Paper 1 addresses the optimization of Transformer models, an area with massive current interest and broad applications in large language models. Providing theoretical justification for empirically successful methods (like Muon) under heavy-tailed noise directly impacts cutting-edge deep learning research. Paper 2's acceleration of SAV methods for PINNs is methodologically rigorous and useful, but its scope and potential community impact are more niche compared to the foundational advancements in LLM training offered by Paper 1.
Paper 1 has higher potential scientific impact due to its novel theoretical contribution: optimal sample complexity guarantees for non-Euclidean, matrix-valued optimizers under heavy-tailed non-convex noise, including tight dimension dependence and lower bounds for all first-order methods. This advances core optimization/ML theory with broad relevance to training large Transformers and other matrix-structured problems, and is timely given interest in Muon/Scion. Paper 2 is a solid, applied operations study with localized scope (single airport, scenario assumptions) and narrower cross-field generality.
Paper 1 addresses a timely and high-impact problem: providing theoretical justification for the empirical success of non-Euclidean optimizers (Muon, Scion) used in training Transformers. It bridges theory and practice in deep learning optimization, proves optimal sample complexity bounds in the heavy-tailed regime, and suggests new practical directions (alternative Schatten geometries). Its breadth of impact spans optimization theory, deep learning, and LLM training. Paper 2, while mathematically rigorous, addresses a more niche topic in stochastic game theory with narrower immediate applicability and audience.
Paper 1 addresses the theoretical foundations of optimization methods specifically used for training Transformer models and Large Language Models. Its focus on heavy-tailed, non-convex regimes perfectly aligns with modern deep learning challenges. Providing theoretical justification for empirically successful algorithms like Muon ensures high relevance and timeliness. In contrast, Paper 2 focuses on non-separable objectives with local convergence under convexity, which is less applicable to cutting-edge AI problems, giving Paper 1 a broader and more significant impact in the current research landscape.

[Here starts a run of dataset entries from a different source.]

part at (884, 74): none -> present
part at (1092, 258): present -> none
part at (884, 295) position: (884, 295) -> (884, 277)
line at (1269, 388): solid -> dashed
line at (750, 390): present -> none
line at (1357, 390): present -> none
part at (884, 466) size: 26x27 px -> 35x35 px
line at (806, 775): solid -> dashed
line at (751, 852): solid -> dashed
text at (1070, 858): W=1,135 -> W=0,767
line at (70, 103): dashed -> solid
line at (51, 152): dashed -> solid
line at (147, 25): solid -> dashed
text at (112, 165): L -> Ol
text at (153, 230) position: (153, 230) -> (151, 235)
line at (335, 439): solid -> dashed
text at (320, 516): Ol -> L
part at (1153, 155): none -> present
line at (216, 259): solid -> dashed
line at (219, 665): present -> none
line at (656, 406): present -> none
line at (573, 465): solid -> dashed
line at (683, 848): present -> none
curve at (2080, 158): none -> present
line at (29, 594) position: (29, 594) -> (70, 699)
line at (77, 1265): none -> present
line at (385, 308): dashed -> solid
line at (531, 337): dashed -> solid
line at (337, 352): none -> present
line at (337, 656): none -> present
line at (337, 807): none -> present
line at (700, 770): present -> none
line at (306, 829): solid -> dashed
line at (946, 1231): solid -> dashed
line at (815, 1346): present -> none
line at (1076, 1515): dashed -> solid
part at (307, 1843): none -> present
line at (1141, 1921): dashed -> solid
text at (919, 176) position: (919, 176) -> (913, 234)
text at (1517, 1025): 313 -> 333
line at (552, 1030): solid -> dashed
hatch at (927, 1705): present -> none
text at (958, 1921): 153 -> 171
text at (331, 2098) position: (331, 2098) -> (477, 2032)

Paper 2 is more likely to have higher impact: it provides a timely theoretical explanation for empirically successful optimizers in modern deep learning (Transformers), addressing a widely felt gap. The results give dimension-improved, heavy-tailed nonconvex sample-complexity guarantees under stronger stationarity notions, plus matching lower bounds (methodological rigor and novelty). Its implications span optimization, learning theory, and practical large-scale ML training. Paper 1 is rigorous and useful for network interdiction, but its impact is narrower to operations research/security and less broadly cross-field than optimization theory for LLM training.
Paper 1 addresses a highly timely topic—providing theoretical foundations for Muon and related non-Euclidean optimizers that are gaining rapid adoption in large-scale Transformer training. It establishes optimal sample complexity bounds in the heavy-tailed setting and reveals that matrix-valued updates avoid dimension-dependent costs, directly explaining empirical observations. The breadth of impact is large, spanning optimization theory and practical deep learning. Paper 2 makes a solid contribution to Koopman-based control theory but addresses a more niche problem with narrower immediate impact. Paper 1's relevance to the current wave of LLM training research gives it substantially higher potential impact.